Но когда пришло время выдавать командировки на рабфаки, мы с Ковалем отказались внести в список фамилию Назаренко. Он потребовал от нас объяснений. Я сказал ему, что не считаю его закончившим воспитание и еще посмотрю, как он будет вести себя дальше. Назаренко вдруг понял, что все это значит еще один год пребывания в колонии, сообразил, что все приобретения его эгоизма за год ничто в сравнении с такой катастрофической потерей. Он обозлился и закричал:
— Я буду жаловаться. Вы не имеете права меня задерживать. В институтах требуются способные люди, а вы послали малограмотных, а мне просто мстите за то, что я не выполнял ваших приказов.

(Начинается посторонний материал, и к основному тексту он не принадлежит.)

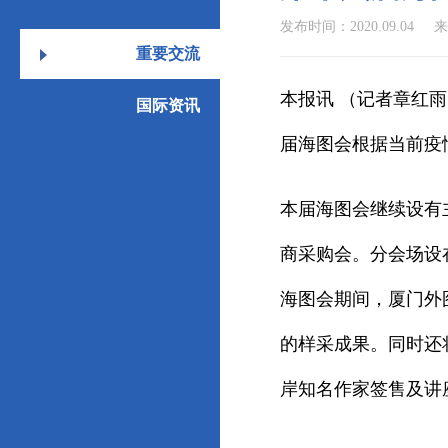
发布时间：2020.09.04
重要交流
本报讯 （记者章红
国际资讯
届海图会根据当前疫
本届海图会继续设有
商采购会。分会场设
海图会期间，厦门外
的样采成果。同时还
岸知名作家签售及讲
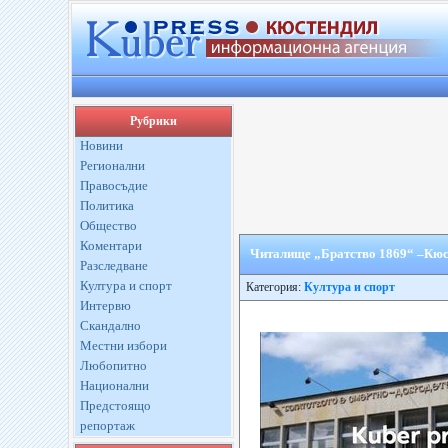
Рубрики
Новини
Регионални
Правосъдие
Политика
Общество
Коментари
Читалище „Братство 1869“ –Кюст
Разследване
Култура и спорт
Категория:
Култура и спорт
Интервю
Скандално
Местни избори
Любопитно
Национални
Предстоящо
репортаж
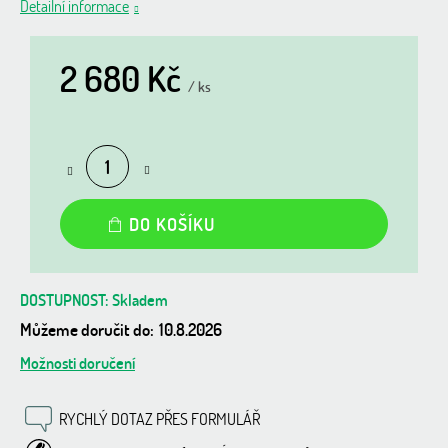
Detailní informace
2 680 Kč
/ ks
Měrná
cena:
DO KOŠÍKU
Skladem
Můžeme doručit do:
10.8.2026
Možnosti doručení
RYCHLÝ DOTAZ PŘES FORMULÁŘ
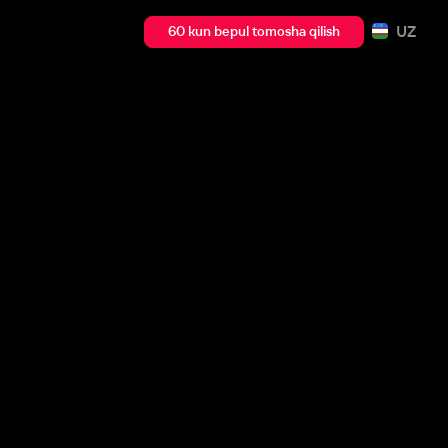
UZ
60 kun bepul tomosha qilish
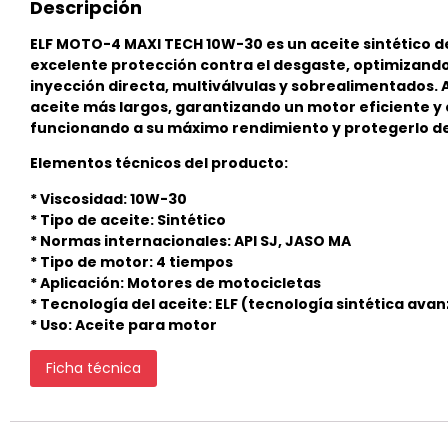
Descripción
ELF MOTO-4 MAXI TECH 10W-30 es un aceite sintético 
excelente protección contra el desgaste, optimizando 
inyección directa, multiválvulas y sobrealimentados. 
aceite más largos, garantizando un motor eficiente 
funcionando a su máximo rendimiento y protegerlo de la
Elementos técnicos del producto:
* Viscosidad: 10W-30
* Tipo de aceite: Sintético
* Normas internacionales: API SJ, JASO MA
* Tipo de motor: 4 tiempos
* Aplicación: Motores de motocicletas
* Tecnología del aceite: ELF (tecnología sintética ava
* Uso: Aceite para motor
Ficha técnica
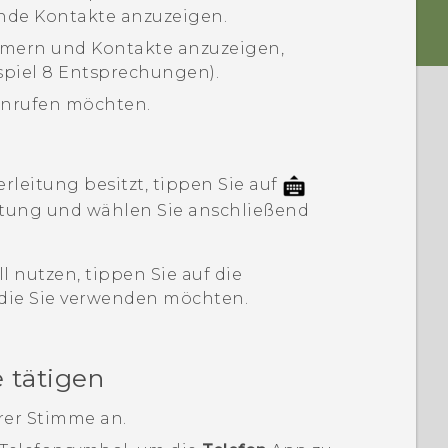
nde Kontakte anzuzeigen.
ern und Kontakte anzuzeigen,
spiel 8 Entsprechungen).
 anrufen möchten.
leitung besitzt, tippen Sie auf
itung und wählen Sie anschließend
 nutzen, tippen Sie auf die
, die Sie verwenden möchten.
 tätigen
rer Stimme an.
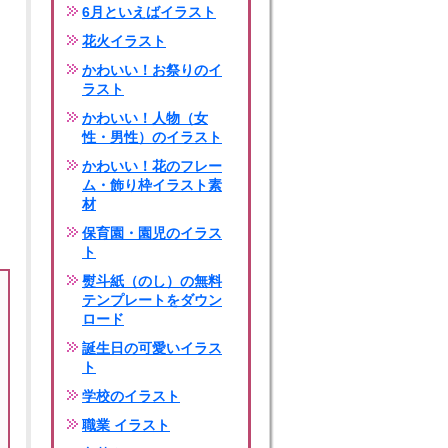
6月といえばイラスト
花火イラスト
かわいい！お祭りのイ
ラスト
かわいい！人物（女
性・男性）のイラスト
かわいい！花のフレー
ム・飾り枠イラスト素
材
保育園・園児のイラス
ト
熨斗紙（のし）の無料
テンプレートをダウン
ロード
誕生日の可愛いイラス
ト
学校のイラスト
職業 イラスト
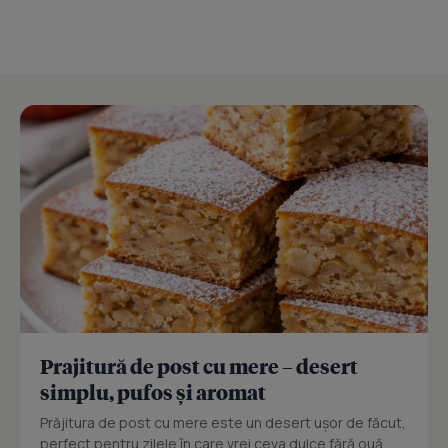
Prajitură de post cu mere – desert
simplu, pufos și aromat
Prăjitura de post cu mere este un desert ușor de făcut,
perfect pentru zilele în care vrei ceva dulce fără ouă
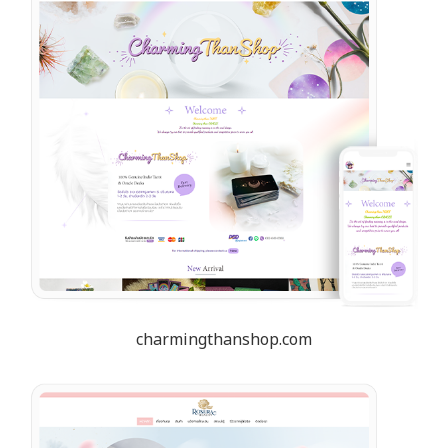
charmingthanshop.com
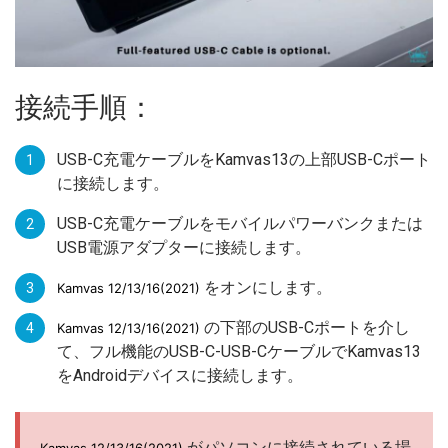
接続手順：
USB-C充電ケーブルをKamvas13の上部USB-Cポート
に接続します。
USB-C充電ケーブルをモバイルパワーバンクまたは
USB電源アダプターに接続します。
をオンにします。
Kamvas 12/13/16(2021)
の下部のUSB-Cポートを介し
Kamvas 12/13/16(2021)
て、フル機能のUSB-C-USB-CケーブルでKamvas13
をAndroidデバイスに接続します。
がパソコンに接続されている場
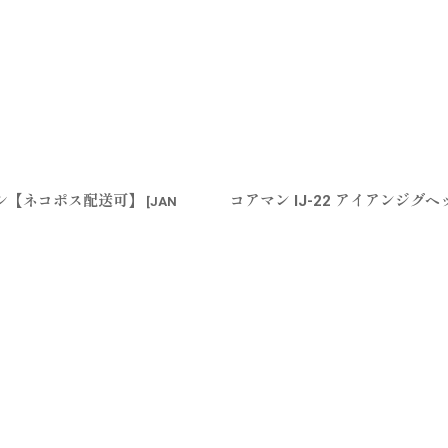
イワシ【ネコポス配送可】
コアマン IJ-22 アイアンジグ
[
JAN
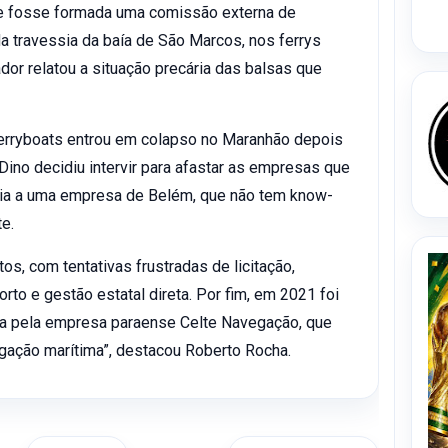
ue fosse formada uma comissão externa de
da travessia da baía de São Marcos, nos ferrys
dor relatou a situação precária das balsas que
erryboats entrou em colapso no Maranhão depois
Dino decidiu intervir para afastar as empresas que
sia a uma empresa de Belém, que não tem know-
e.
, com tentativas frustradas de licitação,
rto e gestão estatal direta. Por fim, em 2021 foi
ida pela empresa paraense Celte Navegação, que
gação marítima”, destacou Roberto Rocha.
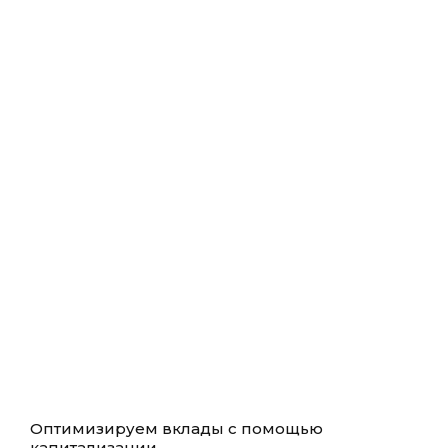
Оптимизируем вклады с помощью
капитализации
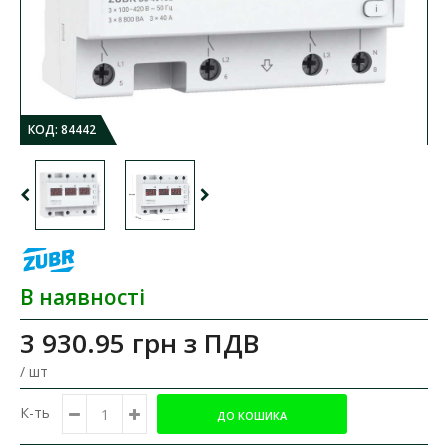
КОД:
84442
В наявності
3 930.95 грн
з ПДВ
/ шт
К-ть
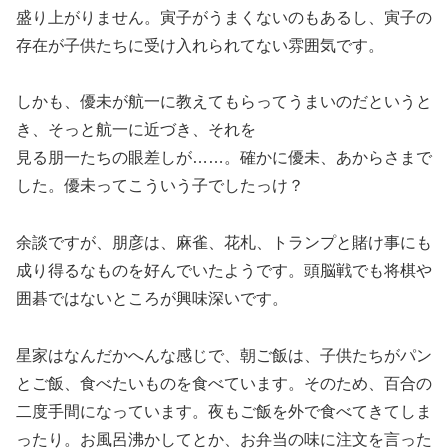
盛り上がりません。寅子がうまくないのもあるし、寅子の
存在が子供たちに受け入れられてない雰囲気です。
しかも、優未が航一に教えてもらってうまいのだというと
き、そっと航一に近づき、それを
見る朋一たちの眼差しが……。確かに優未、あからさまで
した。優未ってこういう子でしたっけ？
余談ですが、朋彦は、麻雀、花札、トランプと賭け事にも
成り得るなものを好んでいたようです。頭脳戦でも将棋や
囲碁ではないところが興味深いです。
星家はなんだかへんな感じで、朝ご飯は、子供たちがパン
とご飯、食べたいものを食べています。そのため、百合の
二度手間になっています。夜もご飯を外で食べてきてしま
ったり。お風呂沸かしてとか、お弁当の味に注文を言った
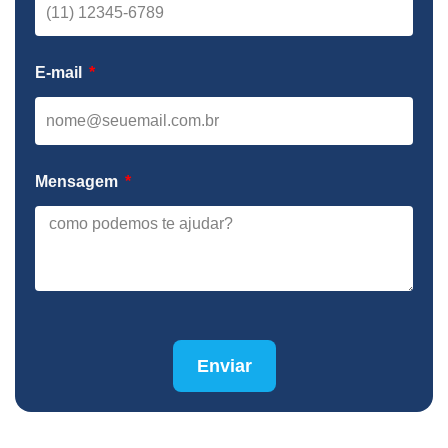
E-mail
Mensagem
Enviar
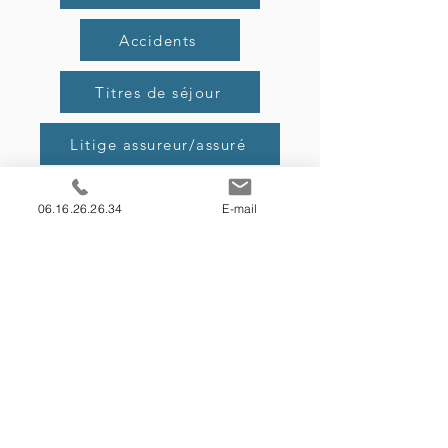
Accidents
Titres de séjour
Litige assureur/assuré
Agressions
06.16.26.26.34
E-mail
Les engagements du
cabinet
A l'écoute de vos besoins en
conseils et en procédures juridiques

Колваль слушал, слушал этот крик и наконец потерял терпение.
— Слушай ты, — сказал но Назаренко, — какой же ты способный человек, если ты не понимаешь такого пустяка: нашим советским рабфакам такие, как ты, не нужны. Ты шкурник.
— Пусть будут у тебя в десять раз большие способности, а рабфака ты не увидишь. А если бы мое право, я тебя собственной рукой застрелил бы, вот здесь, не сходя с этого места. Ты — враг, ты думаешь, мы тебя не видим?
После этого разговора Назаренко круто изменил политику, и Коваль печалился:
— Ну что ты будешь делать, Антон Семенович? Смотрите, как гад прикидывается. Ну, что я могу сделать, он же меня обманет, сволочь, и всех обманет.
— А вы ему не верьте.
— Да какое же право я имею не верить. Вы смотрите: он и работает, он и газету, и на село, и в город, и мопр [8], как только что-нибудь сделать, он уже тут, и лучше другого сделает, и в комсомол каждую неделю подает заявление. Смотри ж ты, какая гадина попалась, а?
Коваль с ненавистью посматривал на всегда улыбающегося, готового на все Назаренко, всегда внимательно слушающего каждое его слово, всегда знающего всю текущую и давно протекшую политику, знающего все формулы, законы, декреты и даты, посматривал и грустил.
Назаренко удесятерил энергию, приобрел и пустил в ход новые и еще не виданные способы выражения, совершал чудеса и подвиги, и наступил момент, когда Коваль сложил оружие и сказал мне:
— Слопал меня, сволочь, ничего не поделаешь, придется дать комсомольский билет.
И вот Назаренко уже комсомолец. Вот идет к нам май, а там и каникулы, а там и на рабфак ехать.
Несмотря на страдания Коваля, Назаренко нас во всяком случае не затруднял в ежедневной работе.
(1) Горьковцев я все время видел среди куряжан. По дворе, по трое они проникали в самую толщу куряжского общества, о чем-то говорили, почему-то иногда хохотали, в некоторых местах вокруг их стройных … [9] фигур собирались целые грозди внимательных слушателей. Было уже совершенно темно, когда Волохов нашел меня и взял за локоть:
— Антон Семенович, идемте ужинать. И поговорить надо. Это ничего, что мы позвали ужинать товарища Гуляеву?
В нашем «пионерском уголке» так приятно было увидеть Гуляеву в кругу моих друзей! Как-то хорошо и уютно было подумать, что наш отряд не совсем заброшен, что с нами уже в первый вечер делит наш ужин и наши заботы эта милая женщина…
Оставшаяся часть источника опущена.